Interpretation Continued - What has been discovered?
I have discovered that the correlation coefficient is 0.9038, which illustrates an extremely strong correlation between heights and weight, as the rule suggests the closer the correlation coefficient is to +1 the stronger the correlation.
In addition I have found that I have proven the correlation to be corrected by performing a test, which I have explained on the previous page.
I had also found many statistical figures of average weight and height, etc of the sample, as well as the distribution, which could be helpful for surveys, and even fitness clubs.
Conclusion
As a conclusion I have fulfilled my aim of helping the clothing industry.
I have shown there is a positive correlation between height and weight therefore the increase in height will mean an increase in weight, which can help to decide on ordering or producing certain clothing. In addition the distribution graph and some of the statistical data that I have found earlier such as the mean could be used to order or produce clothing.
Efficient use of data and Implications of Conclusion
The data had been worth collecting, as it has shown a result that can help to benefit the clothing industry, which I have explained and this in turn, hence I have demonstrated that the data was worth collecting due to the fact that the results can now be used to order or produce new clothing for stores to increase sales, hence increase market share.
The implications of this to the population in question will mean that there will be a wider variety of clothing available that will actually suit there needs in terms of size hence will improve their quality of life. Basically the population that I had collected the sample data from will have a suitable variety of clothing available to them in the stores.
Accuracy and Refinements – Errors and Restrictions of Data
There are very obvious possible sources of error, which are that when the measurements had been taken of weight and height that visual reading mistakes could have been done, such as reading of the scales incorrectly even though two people took the readings to ensure accuracy, however there is still a possibility of error.
In addition I am unaware how sensitive the equipment was for the collection of this data.
When measuring the weight people may have been wearing heavy clothing, which was not taken in to account, which could cause my results to exist with a margin of error.

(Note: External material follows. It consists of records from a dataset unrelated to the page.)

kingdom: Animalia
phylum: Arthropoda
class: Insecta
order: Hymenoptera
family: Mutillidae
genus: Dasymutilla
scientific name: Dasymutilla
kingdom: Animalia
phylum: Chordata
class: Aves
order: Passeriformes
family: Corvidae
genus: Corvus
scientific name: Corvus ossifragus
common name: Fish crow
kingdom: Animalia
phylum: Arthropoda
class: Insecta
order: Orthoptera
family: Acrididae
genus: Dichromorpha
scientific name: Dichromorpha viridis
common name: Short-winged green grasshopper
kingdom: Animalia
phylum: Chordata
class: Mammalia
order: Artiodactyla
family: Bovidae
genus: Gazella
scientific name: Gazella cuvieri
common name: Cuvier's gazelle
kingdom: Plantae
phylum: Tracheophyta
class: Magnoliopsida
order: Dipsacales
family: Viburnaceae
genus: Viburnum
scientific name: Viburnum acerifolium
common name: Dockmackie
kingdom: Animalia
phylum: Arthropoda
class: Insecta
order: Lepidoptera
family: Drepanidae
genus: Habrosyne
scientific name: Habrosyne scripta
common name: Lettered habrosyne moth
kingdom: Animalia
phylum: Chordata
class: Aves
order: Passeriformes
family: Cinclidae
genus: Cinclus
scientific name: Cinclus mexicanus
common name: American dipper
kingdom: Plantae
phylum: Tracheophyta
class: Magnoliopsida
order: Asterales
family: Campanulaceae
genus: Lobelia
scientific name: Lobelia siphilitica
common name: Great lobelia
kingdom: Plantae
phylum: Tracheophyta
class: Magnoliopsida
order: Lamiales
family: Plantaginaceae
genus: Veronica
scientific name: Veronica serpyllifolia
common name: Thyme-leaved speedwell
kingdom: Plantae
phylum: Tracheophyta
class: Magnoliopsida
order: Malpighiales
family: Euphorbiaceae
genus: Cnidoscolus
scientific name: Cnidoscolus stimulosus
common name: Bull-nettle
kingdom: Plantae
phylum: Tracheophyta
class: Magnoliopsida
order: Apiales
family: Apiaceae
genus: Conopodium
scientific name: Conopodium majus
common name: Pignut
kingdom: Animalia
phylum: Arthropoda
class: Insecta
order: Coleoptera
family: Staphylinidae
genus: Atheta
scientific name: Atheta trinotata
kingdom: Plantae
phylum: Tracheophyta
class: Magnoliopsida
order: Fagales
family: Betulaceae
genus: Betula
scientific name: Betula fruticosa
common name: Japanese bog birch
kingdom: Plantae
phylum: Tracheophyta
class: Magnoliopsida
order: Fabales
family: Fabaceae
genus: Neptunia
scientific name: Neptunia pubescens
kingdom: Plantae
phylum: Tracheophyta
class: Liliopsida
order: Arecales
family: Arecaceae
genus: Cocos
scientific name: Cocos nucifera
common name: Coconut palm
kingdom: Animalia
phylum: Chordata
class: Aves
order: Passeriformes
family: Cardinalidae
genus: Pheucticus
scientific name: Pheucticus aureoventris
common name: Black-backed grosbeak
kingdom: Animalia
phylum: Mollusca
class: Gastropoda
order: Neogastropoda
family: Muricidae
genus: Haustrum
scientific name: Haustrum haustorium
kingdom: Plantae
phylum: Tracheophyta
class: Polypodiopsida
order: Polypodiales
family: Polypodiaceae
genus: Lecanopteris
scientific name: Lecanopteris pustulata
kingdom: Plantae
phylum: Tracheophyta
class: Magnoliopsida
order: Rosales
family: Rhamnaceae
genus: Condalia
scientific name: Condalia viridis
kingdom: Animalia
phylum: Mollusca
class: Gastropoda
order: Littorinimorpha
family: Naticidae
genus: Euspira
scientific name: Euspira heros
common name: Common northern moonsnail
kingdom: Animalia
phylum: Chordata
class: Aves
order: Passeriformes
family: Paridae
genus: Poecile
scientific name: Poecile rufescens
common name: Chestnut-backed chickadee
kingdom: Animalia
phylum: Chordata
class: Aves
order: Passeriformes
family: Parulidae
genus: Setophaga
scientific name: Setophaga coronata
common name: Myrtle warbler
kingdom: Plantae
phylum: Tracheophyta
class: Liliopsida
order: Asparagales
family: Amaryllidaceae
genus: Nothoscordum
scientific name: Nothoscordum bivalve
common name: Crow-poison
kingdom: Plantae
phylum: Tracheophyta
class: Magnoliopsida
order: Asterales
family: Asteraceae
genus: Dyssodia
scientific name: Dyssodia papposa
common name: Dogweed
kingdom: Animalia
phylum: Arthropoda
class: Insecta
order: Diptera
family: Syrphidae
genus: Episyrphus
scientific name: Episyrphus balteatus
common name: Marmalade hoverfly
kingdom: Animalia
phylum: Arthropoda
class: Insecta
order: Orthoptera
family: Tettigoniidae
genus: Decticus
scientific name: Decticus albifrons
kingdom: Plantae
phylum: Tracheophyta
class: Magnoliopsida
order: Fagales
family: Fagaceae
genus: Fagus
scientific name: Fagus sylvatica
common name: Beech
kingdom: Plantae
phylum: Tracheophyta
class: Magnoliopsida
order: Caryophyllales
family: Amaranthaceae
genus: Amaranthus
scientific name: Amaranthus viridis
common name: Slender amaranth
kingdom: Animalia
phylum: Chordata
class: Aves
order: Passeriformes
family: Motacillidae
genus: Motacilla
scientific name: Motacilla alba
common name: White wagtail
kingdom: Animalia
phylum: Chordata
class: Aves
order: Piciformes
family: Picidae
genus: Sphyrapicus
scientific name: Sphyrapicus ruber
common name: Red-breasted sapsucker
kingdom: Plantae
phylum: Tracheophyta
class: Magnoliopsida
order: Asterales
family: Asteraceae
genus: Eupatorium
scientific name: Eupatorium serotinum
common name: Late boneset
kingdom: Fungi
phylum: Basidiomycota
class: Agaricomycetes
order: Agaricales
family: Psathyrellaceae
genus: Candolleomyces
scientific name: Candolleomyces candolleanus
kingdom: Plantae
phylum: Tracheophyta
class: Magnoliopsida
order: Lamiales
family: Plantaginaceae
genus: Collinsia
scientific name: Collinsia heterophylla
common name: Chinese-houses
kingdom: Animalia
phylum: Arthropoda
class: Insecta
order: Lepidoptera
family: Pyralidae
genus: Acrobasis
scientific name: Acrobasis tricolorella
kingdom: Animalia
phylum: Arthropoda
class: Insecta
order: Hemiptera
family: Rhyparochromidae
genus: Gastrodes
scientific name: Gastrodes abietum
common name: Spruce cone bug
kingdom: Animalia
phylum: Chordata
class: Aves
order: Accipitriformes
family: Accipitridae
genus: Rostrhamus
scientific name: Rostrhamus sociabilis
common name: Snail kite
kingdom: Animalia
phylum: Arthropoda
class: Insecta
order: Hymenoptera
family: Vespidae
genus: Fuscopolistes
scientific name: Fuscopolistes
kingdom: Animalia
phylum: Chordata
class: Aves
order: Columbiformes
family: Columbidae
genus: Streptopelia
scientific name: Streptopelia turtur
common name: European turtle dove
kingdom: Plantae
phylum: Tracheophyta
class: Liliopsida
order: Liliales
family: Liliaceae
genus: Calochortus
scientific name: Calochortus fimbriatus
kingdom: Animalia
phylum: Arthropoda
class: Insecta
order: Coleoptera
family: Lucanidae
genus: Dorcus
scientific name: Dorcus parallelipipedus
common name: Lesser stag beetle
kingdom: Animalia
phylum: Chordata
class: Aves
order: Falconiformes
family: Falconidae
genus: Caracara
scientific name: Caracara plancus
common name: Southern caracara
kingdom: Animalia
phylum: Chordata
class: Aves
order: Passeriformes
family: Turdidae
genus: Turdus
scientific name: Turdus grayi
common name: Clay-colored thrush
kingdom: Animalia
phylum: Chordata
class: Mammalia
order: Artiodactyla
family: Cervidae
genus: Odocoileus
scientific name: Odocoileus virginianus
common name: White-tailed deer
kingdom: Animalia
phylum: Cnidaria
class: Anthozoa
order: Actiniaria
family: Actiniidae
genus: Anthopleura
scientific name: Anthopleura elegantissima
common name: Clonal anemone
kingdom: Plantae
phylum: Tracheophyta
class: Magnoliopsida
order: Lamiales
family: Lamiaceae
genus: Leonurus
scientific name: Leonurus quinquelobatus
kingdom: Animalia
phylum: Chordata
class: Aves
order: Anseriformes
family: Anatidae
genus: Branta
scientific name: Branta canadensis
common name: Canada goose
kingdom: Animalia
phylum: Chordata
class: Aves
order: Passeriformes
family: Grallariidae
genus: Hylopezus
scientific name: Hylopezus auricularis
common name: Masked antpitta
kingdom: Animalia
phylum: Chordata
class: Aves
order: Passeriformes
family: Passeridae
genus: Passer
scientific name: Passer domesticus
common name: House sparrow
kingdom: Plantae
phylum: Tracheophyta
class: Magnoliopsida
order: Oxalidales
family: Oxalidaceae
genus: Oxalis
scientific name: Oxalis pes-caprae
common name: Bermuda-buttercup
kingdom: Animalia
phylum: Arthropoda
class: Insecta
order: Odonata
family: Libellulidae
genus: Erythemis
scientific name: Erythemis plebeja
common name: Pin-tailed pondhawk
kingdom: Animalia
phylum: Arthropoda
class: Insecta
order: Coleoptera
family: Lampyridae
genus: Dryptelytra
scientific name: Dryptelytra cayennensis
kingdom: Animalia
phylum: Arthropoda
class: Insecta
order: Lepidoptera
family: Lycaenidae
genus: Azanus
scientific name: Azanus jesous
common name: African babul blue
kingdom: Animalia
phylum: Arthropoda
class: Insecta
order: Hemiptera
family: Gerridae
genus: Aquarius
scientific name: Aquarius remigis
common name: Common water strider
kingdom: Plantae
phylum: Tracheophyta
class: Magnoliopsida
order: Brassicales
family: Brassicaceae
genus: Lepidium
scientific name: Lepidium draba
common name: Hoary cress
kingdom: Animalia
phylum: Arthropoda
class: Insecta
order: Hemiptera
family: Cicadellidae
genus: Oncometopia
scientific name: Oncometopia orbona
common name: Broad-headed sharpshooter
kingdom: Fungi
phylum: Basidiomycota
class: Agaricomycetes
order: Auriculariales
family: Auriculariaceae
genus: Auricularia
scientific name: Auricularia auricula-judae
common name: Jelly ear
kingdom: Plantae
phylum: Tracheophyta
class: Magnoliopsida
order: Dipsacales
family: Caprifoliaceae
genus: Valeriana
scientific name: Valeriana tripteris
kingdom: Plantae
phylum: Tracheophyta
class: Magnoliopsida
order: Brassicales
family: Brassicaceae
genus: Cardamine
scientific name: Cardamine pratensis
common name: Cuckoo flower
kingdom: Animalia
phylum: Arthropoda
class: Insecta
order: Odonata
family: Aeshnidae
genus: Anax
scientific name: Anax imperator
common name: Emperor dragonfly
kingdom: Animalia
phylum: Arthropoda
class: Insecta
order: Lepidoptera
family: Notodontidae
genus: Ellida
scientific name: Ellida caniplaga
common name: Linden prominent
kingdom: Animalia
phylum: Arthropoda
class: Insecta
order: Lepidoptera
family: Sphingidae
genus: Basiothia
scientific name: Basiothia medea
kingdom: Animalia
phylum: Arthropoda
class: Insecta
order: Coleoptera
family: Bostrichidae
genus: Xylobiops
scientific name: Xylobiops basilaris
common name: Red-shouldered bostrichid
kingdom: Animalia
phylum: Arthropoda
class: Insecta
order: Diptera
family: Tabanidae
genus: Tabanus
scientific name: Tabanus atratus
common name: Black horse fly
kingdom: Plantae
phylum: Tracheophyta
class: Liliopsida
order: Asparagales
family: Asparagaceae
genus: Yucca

The restrictions that had been imposed on me upon the data, was that the data was restricted to a single year group, the sixth form and was only made up of males, as the data was from an all boys school. I was unable to have the height and weights for a wider group of people
In addition another restriction was the degree of accuracy, as the measurements were taken to the nearest whole number I would have preferred a further degree of accuracy possibly to two decimal places, which would have meant the use of expensive equipment but would have further increased the degree of accuracy upon my findings.
Refinements
Possible refinements that I would have made to this investigation to improve the quality are if I could have been able to have collected data of both boys and girls and made a comparison, hence the clothing industry will be further benefited through more results.
A larger sample size would have been an ideal improvement as this would have allowed me to further investigate in to the height and weight correlation in more detail and further increase accuracy of my results.
Overall as a conclusion I have fulfilled my aim and have done so efficiently, with accurate results, overall the investigation is a success.